Problem details
Write out exactly the lines of the material below, beginning at the top and ending at the line that contains "Document page, 2000x1125 pixels.".

Data section
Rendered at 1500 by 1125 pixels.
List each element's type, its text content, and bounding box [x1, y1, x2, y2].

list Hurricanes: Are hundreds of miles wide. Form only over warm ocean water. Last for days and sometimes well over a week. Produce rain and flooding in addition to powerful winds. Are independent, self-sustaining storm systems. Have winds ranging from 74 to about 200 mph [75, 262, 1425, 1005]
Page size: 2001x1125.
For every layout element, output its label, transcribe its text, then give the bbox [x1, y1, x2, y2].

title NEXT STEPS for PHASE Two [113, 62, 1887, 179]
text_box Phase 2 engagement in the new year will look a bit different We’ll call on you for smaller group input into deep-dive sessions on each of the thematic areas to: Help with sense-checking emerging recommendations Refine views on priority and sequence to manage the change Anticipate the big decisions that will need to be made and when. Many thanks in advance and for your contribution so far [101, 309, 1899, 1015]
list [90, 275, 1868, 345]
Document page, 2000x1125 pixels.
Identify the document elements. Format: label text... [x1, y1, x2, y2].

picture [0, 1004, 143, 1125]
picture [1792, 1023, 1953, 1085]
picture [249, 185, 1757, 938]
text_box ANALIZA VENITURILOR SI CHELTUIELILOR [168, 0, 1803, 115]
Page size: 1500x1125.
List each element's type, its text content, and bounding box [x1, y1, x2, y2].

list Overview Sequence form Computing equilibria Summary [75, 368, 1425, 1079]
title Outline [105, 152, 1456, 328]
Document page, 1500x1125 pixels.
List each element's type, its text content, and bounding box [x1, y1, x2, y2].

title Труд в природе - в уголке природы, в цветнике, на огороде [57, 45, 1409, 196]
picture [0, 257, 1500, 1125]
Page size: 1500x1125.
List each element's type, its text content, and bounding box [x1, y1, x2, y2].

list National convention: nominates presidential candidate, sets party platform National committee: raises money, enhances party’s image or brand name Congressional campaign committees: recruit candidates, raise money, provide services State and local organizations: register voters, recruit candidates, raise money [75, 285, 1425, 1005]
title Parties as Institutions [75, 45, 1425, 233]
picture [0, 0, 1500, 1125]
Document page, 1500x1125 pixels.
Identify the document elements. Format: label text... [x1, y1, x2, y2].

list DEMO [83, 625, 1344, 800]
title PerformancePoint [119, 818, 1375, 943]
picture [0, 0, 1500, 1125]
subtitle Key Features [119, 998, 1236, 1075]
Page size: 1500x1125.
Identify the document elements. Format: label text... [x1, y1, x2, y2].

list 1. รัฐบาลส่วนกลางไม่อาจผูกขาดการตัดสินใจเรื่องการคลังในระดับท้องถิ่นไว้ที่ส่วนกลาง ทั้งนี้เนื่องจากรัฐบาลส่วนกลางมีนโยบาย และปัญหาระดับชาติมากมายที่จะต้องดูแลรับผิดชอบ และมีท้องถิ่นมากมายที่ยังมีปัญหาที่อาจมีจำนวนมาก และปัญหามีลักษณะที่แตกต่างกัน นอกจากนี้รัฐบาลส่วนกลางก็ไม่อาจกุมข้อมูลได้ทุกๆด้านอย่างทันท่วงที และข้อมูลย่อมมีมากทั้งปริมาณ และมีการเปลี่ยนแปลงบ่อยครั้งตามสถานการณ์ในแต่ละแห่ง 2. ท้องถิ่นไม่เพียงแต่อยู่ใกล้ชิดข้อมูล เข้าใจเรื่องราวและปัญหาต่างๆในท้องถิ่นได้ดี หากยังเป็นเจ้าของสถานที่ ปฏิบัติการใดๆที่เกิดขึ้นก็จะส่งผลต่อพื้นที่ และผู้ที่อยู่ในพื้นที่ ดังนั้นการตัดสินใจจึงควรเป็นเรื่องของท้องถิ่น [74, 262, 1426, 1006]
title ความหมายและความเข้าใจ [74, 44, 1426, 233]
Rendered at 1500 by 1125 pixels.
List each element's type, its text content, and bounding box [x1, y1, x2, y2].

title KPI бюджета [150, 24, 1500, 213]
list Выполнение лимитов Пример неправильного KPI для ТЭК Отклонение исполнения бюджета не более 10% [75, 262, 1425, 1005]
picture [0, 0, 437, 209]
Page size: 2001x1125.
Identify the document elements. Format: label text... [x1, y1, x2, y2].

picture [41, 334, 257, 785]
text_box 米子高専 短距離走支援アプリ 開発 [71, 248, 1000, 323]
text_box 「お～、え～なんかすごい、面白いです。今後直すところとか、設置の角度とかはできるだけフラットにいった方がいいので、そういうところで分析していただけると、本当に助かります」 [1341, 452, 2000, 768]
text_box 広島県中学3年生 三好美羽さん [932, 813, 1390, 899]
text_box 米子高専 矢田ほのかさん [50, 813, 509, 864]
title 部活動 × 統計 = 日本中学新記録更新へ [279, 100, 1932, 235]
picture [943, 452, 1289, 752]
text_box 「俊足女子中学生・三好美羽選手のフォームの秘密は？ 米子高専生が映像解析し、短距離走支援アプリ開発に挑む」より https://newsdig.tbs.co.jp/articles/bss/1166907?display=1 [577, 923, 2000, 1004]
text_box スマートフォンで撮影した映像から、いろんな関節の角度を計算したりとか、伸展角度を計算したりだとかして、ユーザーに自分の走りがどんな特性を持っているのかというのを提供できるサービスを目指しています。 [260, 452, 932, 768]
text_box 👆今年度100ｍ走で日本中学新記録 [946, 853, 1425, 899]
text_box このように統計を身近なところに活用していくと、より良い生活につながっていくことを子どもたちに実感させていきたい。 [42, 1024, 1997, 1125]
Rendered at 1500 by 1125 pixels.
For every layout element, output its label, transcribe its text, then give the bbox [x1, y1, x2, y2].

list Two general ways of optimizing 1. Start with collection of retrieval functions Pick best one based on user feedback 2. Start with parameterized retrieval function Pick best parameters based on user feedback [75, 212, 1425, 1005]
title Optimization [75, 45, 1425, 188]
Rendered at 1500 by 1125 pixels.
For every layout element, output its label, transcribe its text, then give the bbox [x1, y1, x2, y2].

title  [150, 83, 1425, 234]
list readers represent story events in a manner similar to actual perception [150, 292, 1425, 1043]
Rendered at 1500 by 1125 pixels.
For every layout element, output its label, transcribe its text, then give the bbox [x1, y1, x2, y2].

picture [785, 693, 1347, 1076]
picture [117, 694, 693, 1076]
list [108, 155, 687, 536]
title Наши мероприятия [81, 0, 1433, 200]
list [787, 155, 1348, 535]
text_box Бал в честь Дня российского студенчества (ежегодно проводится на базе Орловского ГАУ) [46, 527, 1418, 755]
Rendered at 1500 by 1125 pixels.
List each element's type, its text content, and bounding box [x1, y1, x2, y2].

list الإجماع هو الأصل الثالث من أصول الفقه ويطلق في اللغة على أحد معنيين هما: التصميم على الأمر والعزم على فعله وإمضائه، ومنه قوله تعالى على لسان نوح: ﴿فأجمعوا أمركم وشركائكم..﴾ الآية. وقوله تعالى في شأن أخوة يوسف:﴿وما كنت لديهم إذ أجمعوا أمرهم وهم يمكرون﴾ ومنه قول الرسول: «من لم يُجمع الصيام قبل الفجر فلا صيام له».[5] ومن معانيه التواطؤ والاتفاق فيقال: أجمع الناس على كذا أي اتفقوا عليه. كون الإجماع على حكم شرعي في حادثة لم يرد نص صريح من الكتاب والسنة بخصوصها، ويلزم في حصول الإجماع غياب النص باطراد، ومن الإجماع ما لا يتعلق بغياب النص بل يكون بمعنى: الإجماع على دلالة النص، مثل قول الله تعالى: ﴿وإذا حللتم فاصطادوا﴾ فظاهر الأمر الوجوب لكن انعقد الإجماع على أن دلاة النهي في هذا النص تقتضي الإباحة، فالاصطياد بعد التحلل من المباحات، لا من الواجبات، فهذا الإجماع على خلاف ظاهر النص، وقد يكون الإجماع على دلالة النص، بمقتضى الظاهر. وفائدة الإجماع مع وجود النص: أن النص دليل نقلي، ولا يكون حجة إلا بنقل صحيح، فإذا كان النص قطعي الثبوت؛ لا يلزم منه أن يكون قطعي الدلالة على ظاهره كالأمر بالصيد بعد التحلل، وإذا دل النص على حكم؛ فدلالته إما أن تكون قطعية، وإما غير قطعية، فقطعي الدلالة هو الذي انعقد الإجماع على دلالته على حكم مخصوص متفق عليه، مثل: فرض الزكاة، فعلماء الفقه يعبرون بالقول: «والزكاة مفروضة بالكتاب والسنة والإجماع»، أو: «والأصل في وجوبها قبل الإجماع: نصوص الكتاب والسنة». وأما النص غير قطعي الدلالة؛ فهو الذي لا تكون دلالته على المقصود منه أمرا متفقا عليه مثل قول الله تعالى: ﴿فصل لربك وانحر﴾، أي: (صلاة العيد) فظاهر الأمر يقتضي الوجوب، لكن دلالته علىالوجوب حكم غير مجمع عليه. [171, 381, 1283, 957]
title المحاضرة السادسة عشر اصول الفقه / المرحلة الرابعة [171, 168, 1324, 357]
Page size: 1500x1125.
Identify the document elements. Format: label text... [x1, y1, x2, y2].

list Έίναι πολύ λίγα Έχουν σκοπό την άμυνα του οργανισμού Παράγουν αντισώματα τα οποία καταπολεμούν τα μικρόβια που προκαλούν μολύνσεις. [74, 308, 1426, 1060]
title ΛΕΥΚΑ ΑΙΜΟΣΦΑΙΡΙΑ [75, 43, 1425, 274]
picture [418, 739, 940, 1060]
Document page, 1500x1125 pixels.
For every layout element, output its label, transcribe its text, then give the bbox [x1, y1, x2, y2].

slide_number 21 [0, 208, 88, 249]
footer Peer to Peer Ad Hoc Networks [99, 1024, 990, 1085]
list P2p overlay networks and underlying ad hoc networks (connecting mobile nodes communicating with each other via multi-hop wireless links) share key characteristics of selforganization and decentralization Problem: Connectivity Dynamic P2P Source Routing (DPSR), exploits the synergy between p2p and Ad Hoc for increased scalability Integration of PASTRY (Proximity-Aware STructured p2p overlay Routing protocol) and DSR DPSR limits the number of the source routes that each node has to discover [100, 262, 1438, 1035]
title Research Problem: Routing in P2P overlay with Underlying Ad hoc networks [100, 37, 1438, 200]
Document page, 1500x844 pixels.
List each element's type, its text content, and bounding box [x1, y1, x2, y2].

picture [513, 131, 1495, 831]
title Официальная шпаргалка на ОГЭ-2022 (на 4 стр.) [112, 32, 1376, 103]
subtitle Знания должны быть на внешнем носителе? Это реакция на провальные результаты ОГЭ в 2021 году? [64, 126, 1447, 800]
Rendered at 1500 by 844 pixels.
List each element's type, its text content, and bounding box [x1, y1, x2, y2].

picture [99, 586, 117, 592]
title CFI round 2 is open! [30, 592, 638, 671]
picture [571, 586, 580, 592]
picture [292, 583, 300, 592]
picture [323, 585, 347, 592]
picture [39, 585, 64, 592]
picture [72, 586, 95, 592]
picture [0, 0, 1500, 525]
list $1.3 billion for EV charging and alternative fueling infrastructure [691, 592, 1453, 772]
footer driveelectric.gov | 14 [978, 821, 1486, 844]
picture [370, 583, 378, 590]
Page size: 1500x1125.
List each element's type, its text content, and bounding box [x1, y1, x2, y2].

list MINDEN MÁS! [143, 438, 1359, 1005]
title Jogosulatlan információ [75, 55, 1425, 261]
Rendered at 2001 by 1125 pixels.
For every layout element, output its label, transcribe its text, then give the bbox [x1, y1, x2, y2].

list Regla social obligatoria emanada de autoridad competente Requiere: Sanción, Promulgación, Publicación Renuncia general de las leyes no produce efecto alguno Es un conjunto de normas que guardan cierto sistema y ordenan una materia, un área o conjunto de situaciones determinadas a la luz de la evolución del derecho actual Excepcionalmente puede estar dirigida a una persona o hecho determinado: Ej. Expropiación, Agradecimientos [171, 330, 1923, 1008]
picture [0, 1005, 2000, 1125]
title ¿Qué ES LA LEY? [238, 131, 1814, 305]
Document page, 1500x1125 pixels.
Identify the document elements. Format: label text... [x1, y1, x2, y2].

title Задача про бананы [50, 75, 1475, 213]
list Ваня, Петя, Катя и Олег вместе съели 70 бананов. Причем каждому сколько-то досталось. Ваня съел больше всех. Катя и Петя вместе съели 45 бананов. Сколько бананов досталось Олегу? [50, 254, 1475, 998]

Answer for this exercise
Rendered at 1500 by 1125 pixels.
List each element's type, its text content, and bounding box [x1, y1, x2, y2].

list Hurricanes: Are hundreds of miles wide. Form only over warm ocean water. Last for days and sometimes well over a week. Produce rain and flooding in addition to powerful winds. Are independent, self-sustaining storm systems. Have winds ranging from 74 to about 200 mph [75, 262, 1425, 1005]
Page size: 2001x1125.
For every layout element, output its label, transcribe its text, then give the bbox [x1, y1, x2, y2].

title NEXT STEPS for PHASE Two [113, 62, 1887, 179]
text_box Phase 2 engagement in the new year will look a bit different We’ll call on you for smaller group input into deep-dive sessions on each of the thematic areas to: Help with sense-checking emerging recommendations Refine views on priority and sequence to manage the change Anticipate the big decisions that will need to be made and when. Many thanks in advance and for your contribution so far [101, 309, 1899, 1015]
list [90, 275, 1868, 345]
Document page, 2000x1125 pixels.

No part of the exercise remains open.